The parties entered into a contract under which IBM was to supply and manage an IT system for CIS General Insurance Limited (‘CISGIL’, now Soteria). The system was very late and ultimately not delivered. A dispute arose over a £2.9 million invoice from IBM. The invoice was not paid and the contract terminated.

The High Court held, among other things, that IBM had wrongfully repudiated the contract and that CISGIL had consequently established a claim for wasted expenditure, valued at £122 million. However, that claim was excluded in its entirety by operation of the clause in the contract which excluded liability for “loss of profit, revenue, savings (including anticipated savings)”.

In reaching that conclusion, the High Court said that CISGIL’s loss of bargain suffered as a result of IBM’s repudiatory breach comprised the savings, revenues and profits that would have been achieved had the IT solution been successfully implemented, and that a conventional claim for damages in this type of commercial case would usually be quantified based on those lost savings, revenues and profits. CISGIL was entitled to frame its claim as one for wasted expenditure but that simply represented a different method of quantifying the loss of bargain; it did not change the characteristics of the losses for which compensation was sought.

The proper construction of the exclusion clause was the primary issue for the Court of Appeal to resolve.

What did the Court of Appeal decide?

The Court of Appeal reversed the High Court’s decision for the following reasons:

  • Applying the principles of contract construction [3], claims for wasted expenditure (costs actually incurred but wasted) were not referred to in the clause and, on the natural and ordinary meaning of the words, were not included in “loss of profit, revenue [or] savings”. The fundamental difficulty was that the words were simply not there. In addition, the clause contained a good deal of particularity as to what types of loss were being excluded from the otherwise wide definition of losses in the contract. They included not only loss of profit, revenue or savings, but also loss of data, goodwill and reputation. The parties’ decision not to exclude claims for wasted expenditure was therefore telling.
  • Clear language was needed to exclude such an obvious remedy. The more valuable the right, the clearer the language of any exclusion clause will need to be; the more extreme the consequences, the more stringent the court must be before construing the clause in a way which allows the contract-breaker to avoid liability for what may be their catastrophic non-performance. There was nothing in the clause to suggest that the costs which CISGIL inevitably incurred in the expectation that the project would be completed satisfactorily, would somehow be irrecoverable if IBM repudiated the contract.
________________
## [WHAT TO WORK ON]
From the excerpt above on the IBM and CISGIL dispute, list every type of loss that the exclusion clause is said to exclude.

## [DATASET SECTION]
________________
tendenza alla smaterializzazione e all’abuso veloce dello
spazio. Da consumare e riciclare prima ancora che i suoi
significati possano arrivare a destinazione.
________________
## [REPLY TO THE EXERCISE]
- Loss of profit
- Loss of revenue
- Loss of savings (including anticipated savings)
- Loss of data
- Loss of goodwill
- Loss of reputation